Creating the next generation of leaders for the communications industry
The communications industry is an important sector in the UK economy contributing around £129 billion but there is a growing skills shortage. A new research centre in communications, the first of its kind in the UK, will provide major benefits to the country's economy and will be key in educating the scientists and engineers needed for Britainís future.
The new University of Bristol Centre for Doctoral Training has won funding from the Engineering and Physical Sciences Research Council (EPSRC) for the new £10 million research centre in Communications Engineering,
Communications technology not only provides personal voice and data services but it also underpins the aerospace, medical, defence and security industries. The UK is a leader in these fields and there is a growing demand for high quality communications researchers and engineers who can create future innovative products and services here in the UK.
With the support of 25 major UK companies and trade organisations, the new CDT will help to build UK capability in this key area, addressing the skills shortage in the industry. It will focus on 'future communications: people, power and performance'. While communications technology is the enabler, the new centre recognises that it is people who are the creators, consumers and beneficiaries in terms of its broader applications.
Joe McGeehan, Professor of Communications Engineering, who has pioneered many of the technologies for the next generation of mobile phones and is behind the wireless revolution, said: "The new Centre will provide major benefits to the UK's economy, its knowledge base and its society. Our partnership with industry has been critical in shaping and winning this centre and will continue to be so in its delivery phase.
"As well as producing innovative solutions to key emerging research challenges, the Centre will provide an advanced training network for the communications community nationally, and develop the skilled and entrepreneurial engineers needed to underpin the future of the industry."
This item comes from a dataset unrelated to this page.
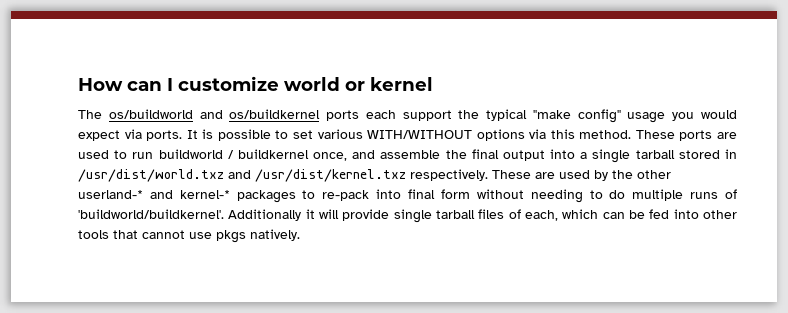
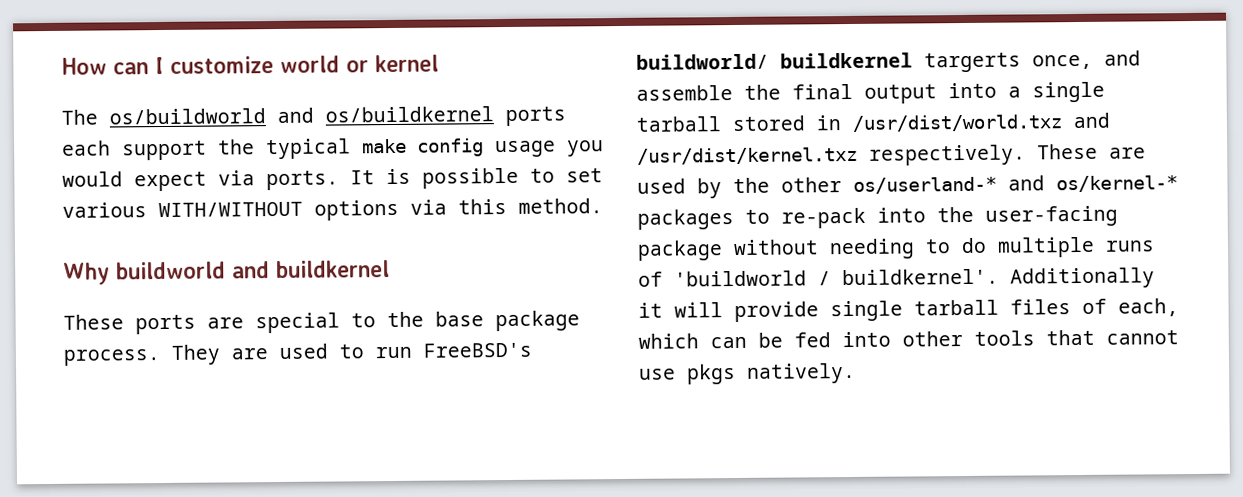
[532,109,621,123] "make config" -> [362,138,484,157] make config
[635,130,737,141] [78,149,309,159] These ports are used to run buildworld / buildkernel -> [63,260,390,285] [63,310,580,335] [63,342,532,366] [636,52,1021,73] // Why buildworld and buildkernel // These ports are special to the base package process. They are used to run FreeBSD's buildworld/ buildkernel targerts
[78,190,230,199] userland-* and kernel-* -> [853,175,1178,194] os/userland-* and os/kernel-*
[408,189,470,199] final form -> [937,205,1118,227] [637,240,723,261] the user-facing package
[78,209,224,219] 'buildworld/buildkernel'. -> [674,268,999,287] 'buildworld / buildkernel'.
The University through its Centre for Communications Research (CCR), headed by Professor McGeehan, has been a world leader in this field for two decades. The new Centre will combine the strengths of the CCR with Bristol's world leading mathematics capability, its strengths in interactivity and the challenges in safety critical systems.
The communications sector is fundamental to telecommunications, broadcasting and ICT, underpinning the RCUK Digital Economy research priority.
The Bristol team was selected over nine other leading UK universities to win this prestigious centre. With its first intake in 2011, the CDT will host 50 new PhD students over five intake cycles.